## Task goal
Beneath this line are entries. Copy the range from the line with "index tip: (160, 106)" to the line with "pinky tip: (154, 372)", ends included, exactly; leave pictures out.
START Task data
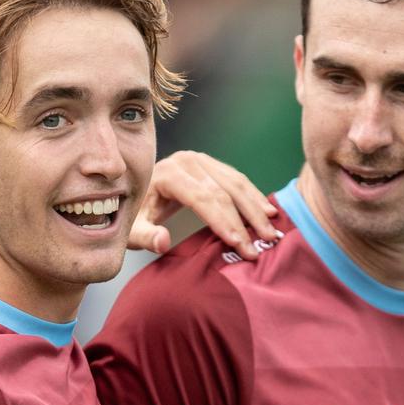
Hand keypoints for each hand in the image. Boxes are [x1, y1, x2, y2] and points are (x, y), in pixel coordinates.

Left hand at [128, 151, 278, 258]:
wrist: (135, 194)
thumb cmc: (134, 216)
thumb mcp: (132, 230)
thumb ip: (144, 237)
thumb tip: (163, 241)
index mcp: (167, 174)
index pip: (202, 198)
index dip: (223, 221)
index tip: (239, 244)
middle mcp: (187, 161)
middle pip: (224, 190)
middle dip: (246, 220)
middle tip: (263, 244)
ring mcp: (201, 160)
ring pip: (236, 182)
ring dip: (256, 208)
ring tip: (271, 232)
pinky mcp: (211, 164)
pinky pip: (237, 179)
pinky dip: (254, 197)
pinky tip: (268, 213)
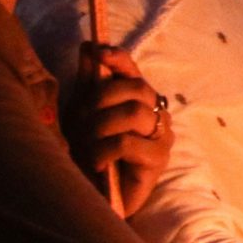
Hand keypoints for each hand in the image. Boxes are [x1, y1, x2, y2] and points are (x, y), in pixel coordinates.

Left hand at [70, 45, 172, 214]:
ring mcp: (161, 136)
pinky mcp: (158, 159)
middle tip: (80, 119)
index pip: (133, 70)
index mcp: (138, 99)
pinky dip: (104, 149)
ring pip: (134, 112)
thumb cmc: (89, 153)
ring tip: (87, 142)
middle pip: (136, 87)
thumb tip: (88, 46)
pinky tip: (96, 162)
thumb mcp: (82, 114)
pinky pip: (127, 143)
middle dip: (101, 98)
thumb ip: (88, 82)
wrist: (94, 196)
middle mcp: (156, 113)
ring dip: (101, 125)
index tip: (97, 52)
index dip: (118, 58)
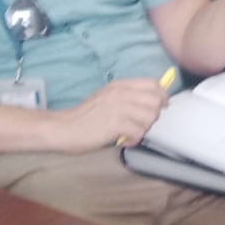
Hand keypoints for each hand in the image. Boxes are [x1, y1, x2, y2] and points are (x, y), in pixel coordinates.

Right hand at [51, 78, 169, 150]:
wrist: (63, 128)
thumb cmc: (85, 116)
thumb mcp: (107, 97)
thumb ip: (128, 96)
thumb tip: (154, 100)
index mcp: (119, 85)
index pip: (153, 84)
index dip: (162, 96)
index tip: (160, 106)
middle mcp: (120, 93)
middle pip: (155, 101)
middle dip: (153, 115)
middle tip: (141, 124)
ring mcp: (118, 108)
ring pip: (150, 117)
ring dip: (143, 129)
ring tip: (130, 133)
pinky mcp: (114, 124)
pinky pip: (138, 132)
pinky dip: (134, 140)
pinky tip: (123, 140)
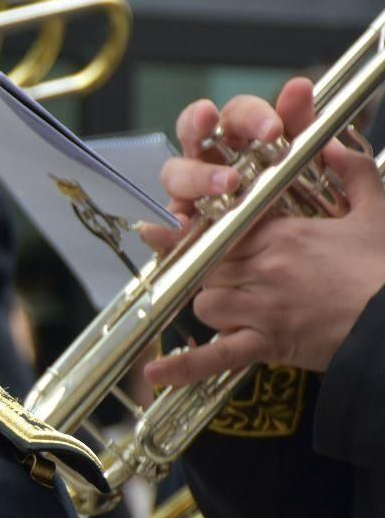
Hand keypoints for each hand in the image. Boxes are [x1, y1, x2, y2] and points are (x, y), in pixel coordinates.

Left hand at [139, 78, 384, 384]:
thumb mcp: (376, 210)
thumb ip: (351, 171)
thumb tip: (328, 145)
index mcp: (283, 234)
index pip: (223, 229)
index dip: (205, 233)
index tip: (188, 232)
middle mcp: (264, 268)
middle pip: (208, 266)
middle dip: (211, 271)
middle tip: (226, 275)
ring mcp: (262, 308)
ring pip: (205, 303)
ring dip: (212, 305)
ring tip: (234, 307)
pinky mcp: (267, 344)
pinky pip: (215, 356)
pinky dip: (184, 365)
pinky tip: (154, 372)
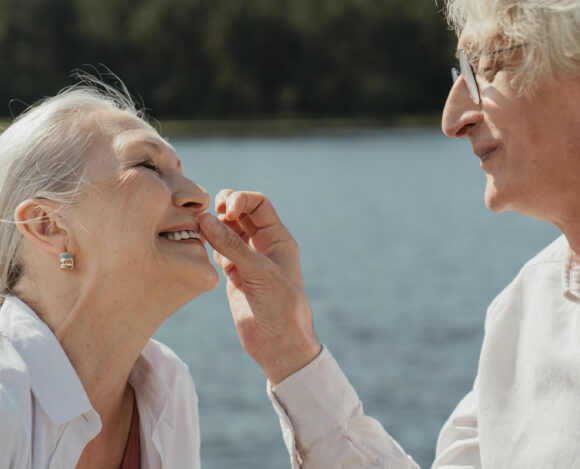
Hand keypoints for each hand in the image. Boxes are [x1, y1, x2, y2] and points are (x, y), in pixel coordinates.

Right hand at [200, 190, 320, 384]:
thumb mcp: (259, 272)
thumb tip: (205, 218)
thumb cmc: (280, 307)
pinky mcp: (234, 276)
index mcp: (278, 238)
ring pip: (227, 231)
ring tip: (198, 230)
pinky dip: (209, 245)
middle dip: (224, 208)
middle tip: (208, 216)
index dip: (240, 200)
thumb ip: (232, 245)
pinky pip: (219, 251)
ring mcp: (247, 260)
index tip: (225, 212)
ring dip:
END Task data
START Task data
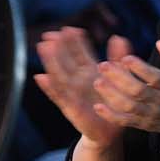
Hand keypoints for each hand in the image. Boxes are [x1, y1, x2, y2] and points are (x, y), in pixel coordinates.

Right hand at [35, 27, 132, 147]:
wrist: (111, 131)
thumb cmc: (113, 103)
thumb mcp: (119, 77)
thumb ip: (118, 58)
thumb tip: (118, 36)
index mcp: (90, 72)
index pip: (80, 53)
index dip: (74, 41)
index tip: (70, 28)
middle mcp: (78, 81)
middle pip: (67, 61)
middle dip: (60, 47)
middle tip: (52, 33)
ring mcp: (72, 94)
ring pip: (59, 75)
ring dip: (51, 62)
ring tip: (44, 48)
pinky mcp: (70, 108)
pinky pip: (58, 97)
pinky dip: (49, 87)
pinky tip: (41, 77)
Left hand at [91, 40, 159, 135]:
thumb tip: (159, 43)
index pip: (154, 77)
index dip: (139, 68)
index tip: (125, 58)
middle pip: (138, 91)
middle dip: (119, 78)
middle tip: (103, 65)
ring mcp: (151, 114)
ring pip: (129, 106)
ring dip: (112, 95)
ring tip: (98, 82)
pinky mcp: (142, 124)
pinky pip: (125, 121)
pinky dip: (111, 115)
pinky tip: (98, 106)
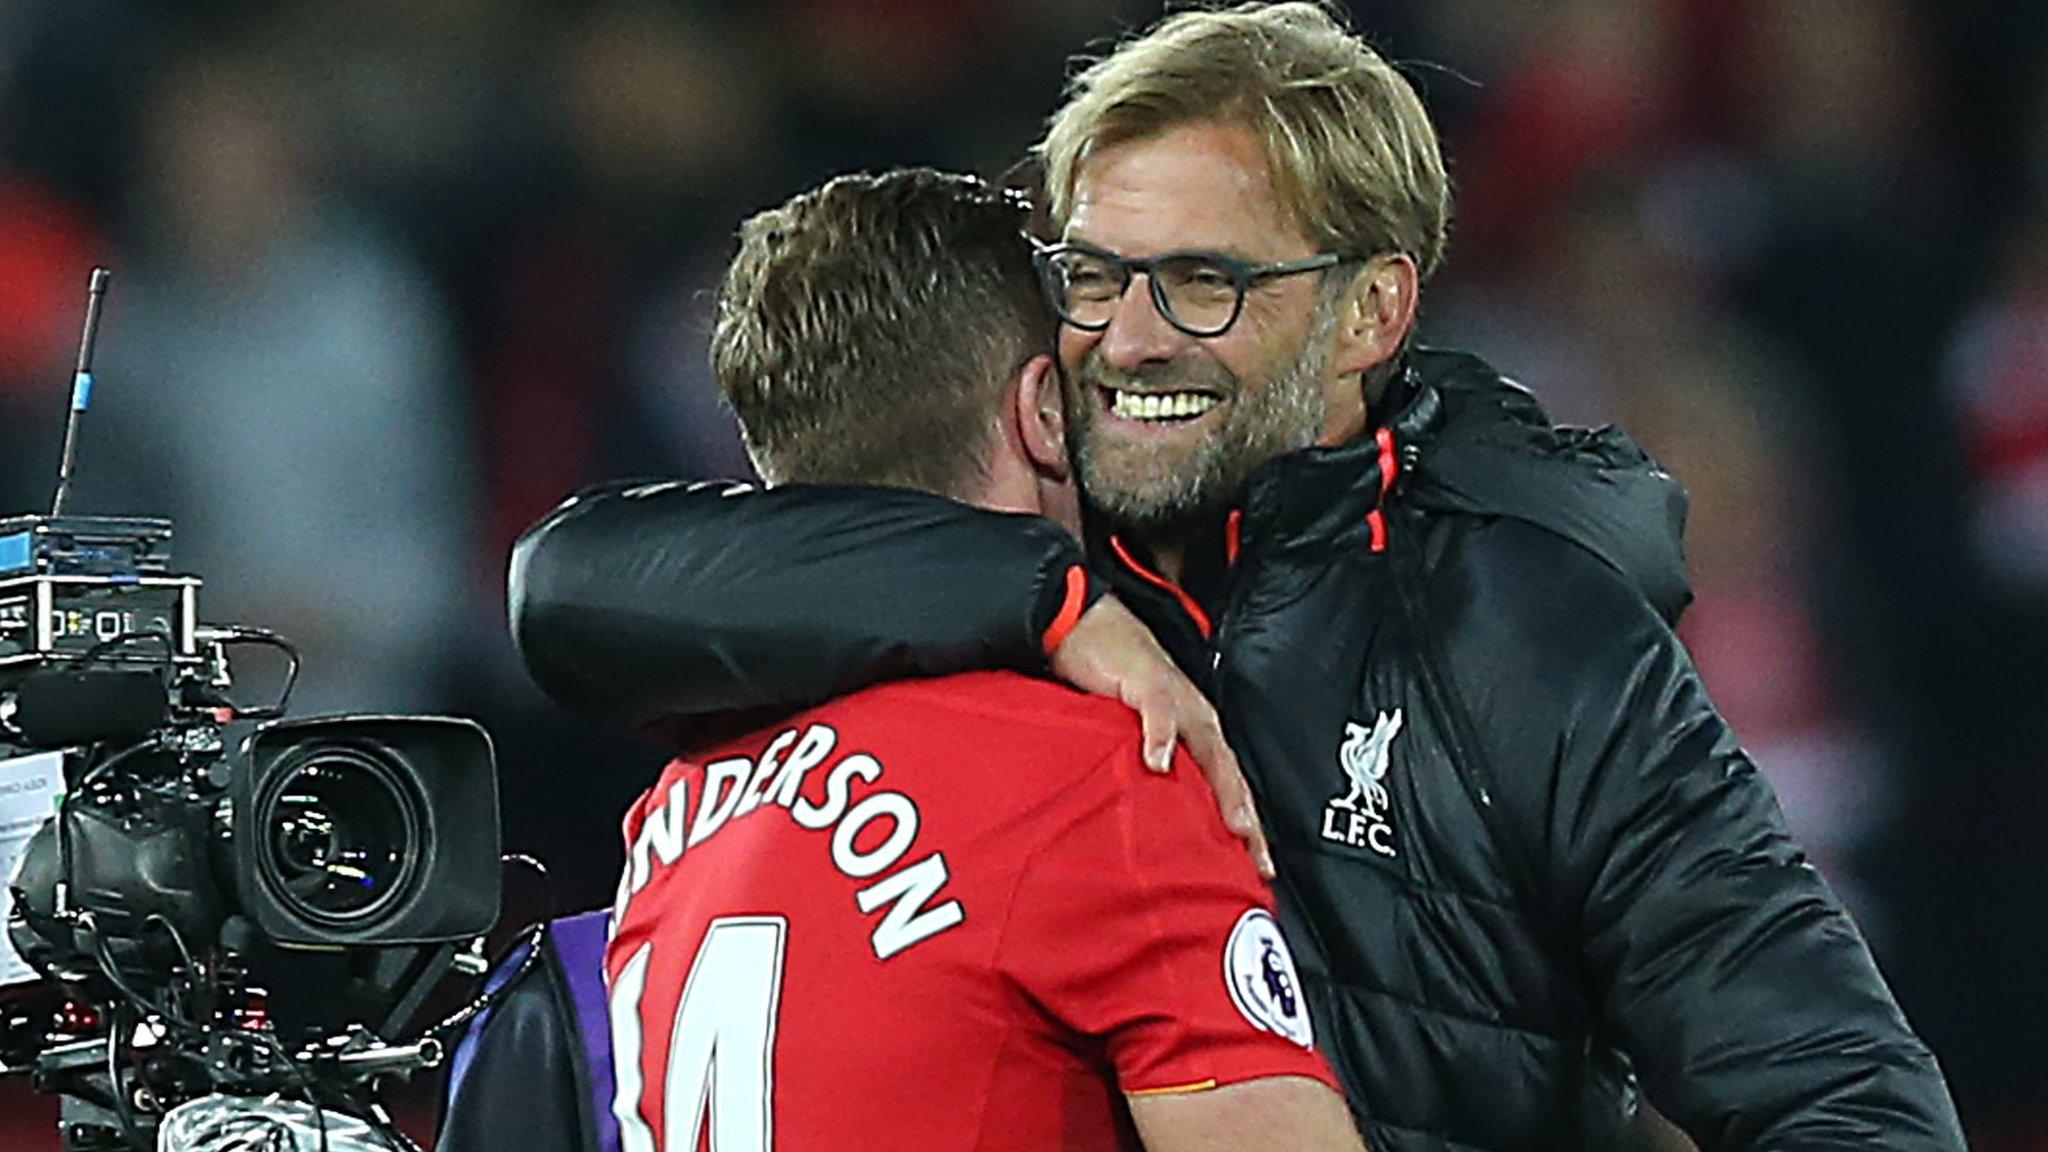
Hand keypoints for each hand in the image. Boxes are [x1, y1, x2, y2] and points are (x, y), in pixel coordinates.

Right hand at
END Task data
## Exercise answer
index tip: (160, 106)
middle mcp: (120, 93)
middle pip: (155, 101)
middle dip: (153, 115)
middle tip: (141, 124)
ring mcp: (118, 108)
ring pip: (150, 117)
ring dip: (143, 129)
ring tip: (130, 133)
pinky mcp: (114, 124)
pinky pip: (138, 132)
pinky dip: (134, 140)
pinky tip: (123, 140)
Hand keypoints for each hand in the image. Boxes are [x1, y1, x2, y2] and points are (x, y), in pixel coordinates.

Left hand at [139, 78, 384, 384]:
thumb mcp: (376, 210)
thumb ip: (351, 171)
thumb tip: (328, 145)
index mcp: (283, 234)
index pip: (223, 229)
index dip: (205, 233)
index tip: (188, 232)
middle mcp: (264, 268)
middle pip: (208, 266)
middle dip: (211, 271)
middle tip: (226, 275)
ring mcp: (262, 308)
ring pip: (205, 303)
ring dip: (212, 305)
ring tip: (234, 307)
pinky mcp: (267, 344)
pinky pip: (215, 356)
pinky dip: (184, 365)
pinky tip: (154, 372)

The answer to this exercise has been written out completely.